The facts of the case are cloudy for a number of reasons. The taxpayer's records of his income and expenses were incomplete and inconsistent. He was reluctant to answer questions posed by the auditor. And documents provided by the taxpayer raised more doubts and questions in the mind of the judge.
The CRA claimed the taxpayer had unreported income in excess of $290,000 during the two tax years in question. The auditor determined these amounts from an analysis of banking records. In essence, the records showed deposits that were clearly not reported as income.
As the judge notes, the burden is on the taxpayer to demonstrate the money received is not income subject to tax.
In this case the judge writes,
 The first issue is whether the Appellant failed to report income in his 2000 and 2001 taxation years. This issue turns mainly on the credibility of the Appellant and his spouse, and for the reasons that follow, I do not believe their testimony concerning the source of the unidentified bank deposits. I find their explanations unconvincing and implausible, and very little in the way of corroboration was presented to the Court. The few documents they did produce raise as many questions as they answer.
 I find therefore that the Appellant has not shown on a balance of probabilities that the unidentified bank deposits were not income to him in his 2000 and 2001 taxation years.
It would appear the taxpayer spun a story about where the money came from and it wasn't credible, hence he lost.
The second issue raised was the assessment of the gross negligence penalty under subsection 163(2) of the Income Tax Act. The provision can be summarized as: a 50% penalty of the tax owing where a taxpayer knowingly makes a false statement in a tax return. In this case, did the taxpayer knowingly understate his income?
In citing previous cases on this issue, the judge points out the burden of proof is on the government to show the taxpayer knowingly misrepresented his income.
Once the Ministère establishes on the basis of reliable information that there is a discrepancy, and a substantial one in the case at bar, between a taxpayer's assets and his expenses, and that discrepancy continues to be unexplained and inexplicable, the Ministère has discharged its burden of proof. It is then for the taxpayer to identify the source of his income and show that it is not taxable.
 These comments would appear equally applicable in a case such as this one where it has been shown that the taxpayer has had a substantial unexplained increase in his assets.

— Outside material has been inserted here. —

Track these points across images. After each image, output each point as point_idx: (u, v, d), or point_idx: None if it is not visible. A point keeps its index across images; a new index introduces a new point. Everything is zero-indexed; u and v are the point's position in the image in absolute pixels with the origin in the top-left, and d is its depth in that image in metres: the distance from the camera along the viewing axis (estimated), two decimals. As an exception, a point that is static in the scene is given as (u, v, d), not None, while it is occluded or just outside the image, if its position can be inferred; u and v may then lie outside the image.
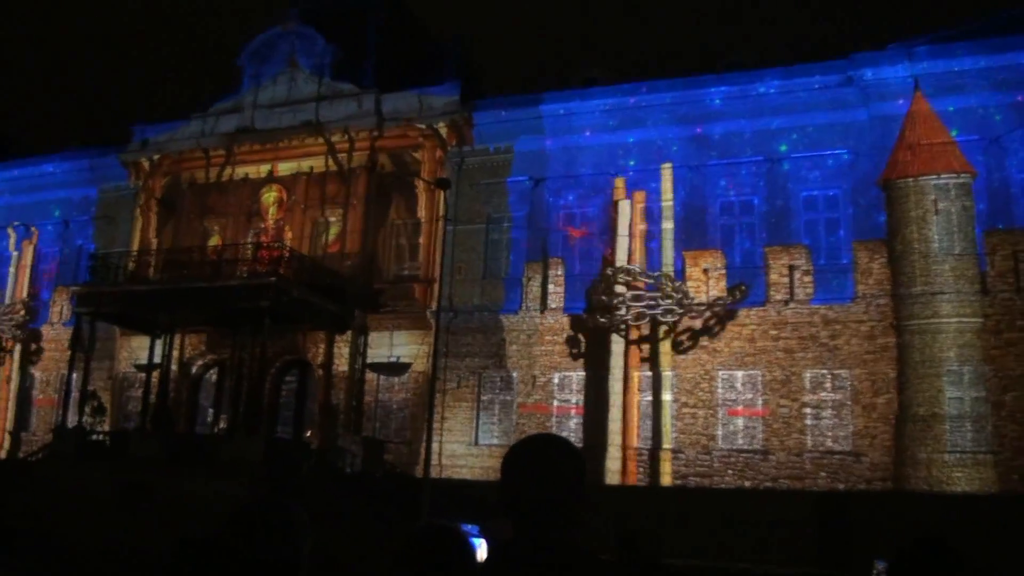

I find that the Respondent has shown that there is a substantial discrepancy between Mr. Nowak’s income in the form of deposits to his bank account and his reported income, and that at the end of the day, this discrepancy remains unexplained.
In losing his appeal, the taxpayer faces a large tax bill. First, there is the tax owing on the unreported income for the 2000 and 2001 tax years. Second, there is arrears interest covering a period of a decade--that's a lot of interest. Finally, there is the 50% penalty. Add up these amounts and it's between two-thirds to 100% of the unreported income.
The lesson. First, don't understate your income. You'll get caught and be subject to a larger tax bill than if you had reported the income and paid tax on it.
Second, if in the past you have unreported income and the CRA hasn't started an investigation, it's time to consider the Voluntary Disclosure Program.